If you don't mind sending the BibTeX file to support@zotero.org with a link to this thread, that's probably the easiest. If you prefer, a Debug ID (different from a Report ID) for an import attempt that fails might be enough.
@dstillman Is there something specific I should target for rewrite? Should I split off the import translator so it doesn't carry the weight of the export translator?
@alex.mitrani could I get a copy of that file for testing? It should be possible to attach it to an issue at https://github.com/retorquere/zotero-better-bibtex/issues
https://github.com/zotero/translators/pull/1354/
Without this, the items have to be processed and queued synchronously (which can hang the UI) and then saved to disk together in a single (potentially huge, memory-intensive) transaction.
* Does the async: true only relate to the import? If a translator does both import and export, export is still sync right?
* When configOptions.async is set to true, item.complete() always returns a promise, correct?
* Promise.coroutine does not seem to be available in the translators. Can it be made available?
* If Promise.coroutine would be available, would it be largely sufficient to yield on item.complete() instead of just calling it in doImport to make a translator async?

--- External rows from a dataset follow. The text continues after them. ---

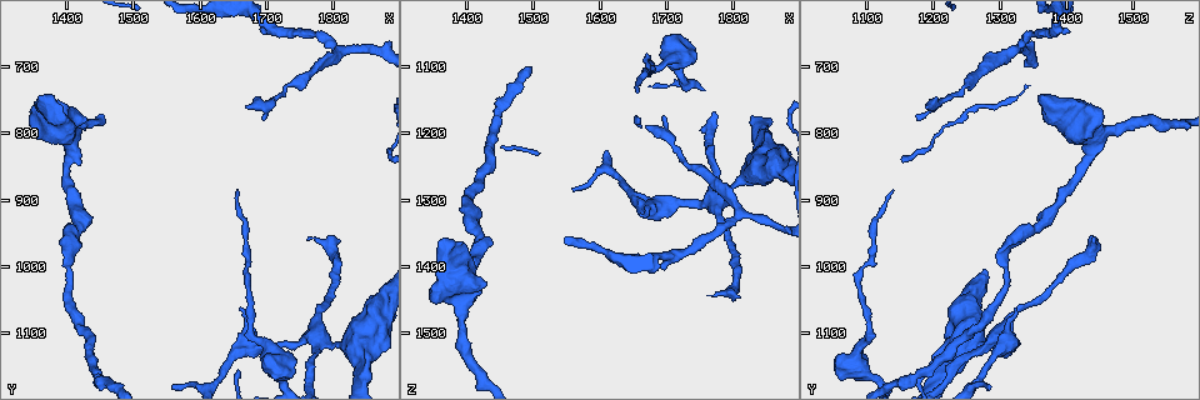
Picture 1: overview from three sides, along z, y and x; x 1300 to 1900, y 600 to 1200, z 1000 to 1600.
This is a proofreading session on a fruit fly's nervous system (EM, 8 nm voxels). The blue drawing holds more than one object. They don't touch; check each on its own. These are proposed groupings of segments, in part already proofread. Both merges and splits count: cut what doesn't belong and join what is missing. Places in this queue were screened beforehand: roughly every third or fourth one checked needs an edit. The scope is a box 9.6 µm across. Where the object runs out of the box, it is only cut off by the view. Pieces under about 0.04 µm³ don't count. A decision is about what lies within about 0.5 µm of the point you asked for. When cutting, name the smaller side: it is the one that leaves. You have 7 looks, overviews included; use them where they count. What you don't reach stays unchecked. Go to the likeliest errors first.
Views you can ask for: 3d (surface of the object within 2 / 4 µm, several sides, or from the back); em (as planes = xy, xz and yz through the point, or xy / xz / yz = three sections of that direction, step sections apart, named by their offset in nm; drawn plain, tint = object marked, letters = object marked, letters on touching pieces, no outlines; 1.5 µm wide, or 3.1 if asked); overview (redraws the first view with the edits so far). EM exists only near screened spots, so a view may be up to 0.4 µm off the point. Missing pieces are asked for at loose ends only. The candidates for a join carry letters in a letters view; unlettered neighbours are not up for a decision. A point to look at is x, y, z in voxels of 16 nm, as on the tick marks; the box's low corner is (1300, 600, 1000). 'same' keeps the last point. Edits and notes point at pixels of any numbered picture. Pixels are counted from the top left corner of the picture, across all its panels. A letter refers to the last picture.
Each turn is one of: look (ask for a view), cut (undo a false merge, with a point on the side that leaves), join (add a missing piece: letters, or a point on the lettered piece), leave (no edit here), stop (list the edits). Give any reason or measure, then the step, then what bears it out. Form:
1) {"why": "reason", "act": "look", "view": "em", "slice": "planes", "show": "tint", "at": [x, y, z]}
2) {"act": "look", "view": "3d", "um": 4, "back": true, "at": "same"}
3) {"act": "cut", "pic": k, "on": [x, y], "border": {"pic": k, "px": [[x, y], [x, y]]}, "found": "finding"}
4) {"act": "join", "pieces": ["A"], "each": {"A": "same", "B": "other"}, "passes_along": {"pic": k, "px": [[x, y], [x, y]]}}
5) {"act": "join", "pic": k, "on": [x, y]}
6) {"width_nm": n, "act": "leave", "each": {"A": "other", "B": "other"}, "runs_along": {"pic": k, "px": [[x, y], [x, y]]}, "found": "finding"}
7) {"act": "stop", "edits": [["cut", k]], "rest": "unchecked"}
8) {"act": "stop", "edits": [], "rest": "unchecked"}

{"why": "calibre changes", "act": "look", "view": "em", "slice": "yz", "step": 4, "show": "tint", "at": [1405, 1005, 1310]}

* How do async translators import collection info? The collection info is tied to the references to be imported using itemIDs that are only meaningful for the duration of the import session. Will this mechanism stay unchanged, even when the items will now not be saved in bulk at the end of the session?
In flux meaning "don't bother for a while"? I'm fine with that.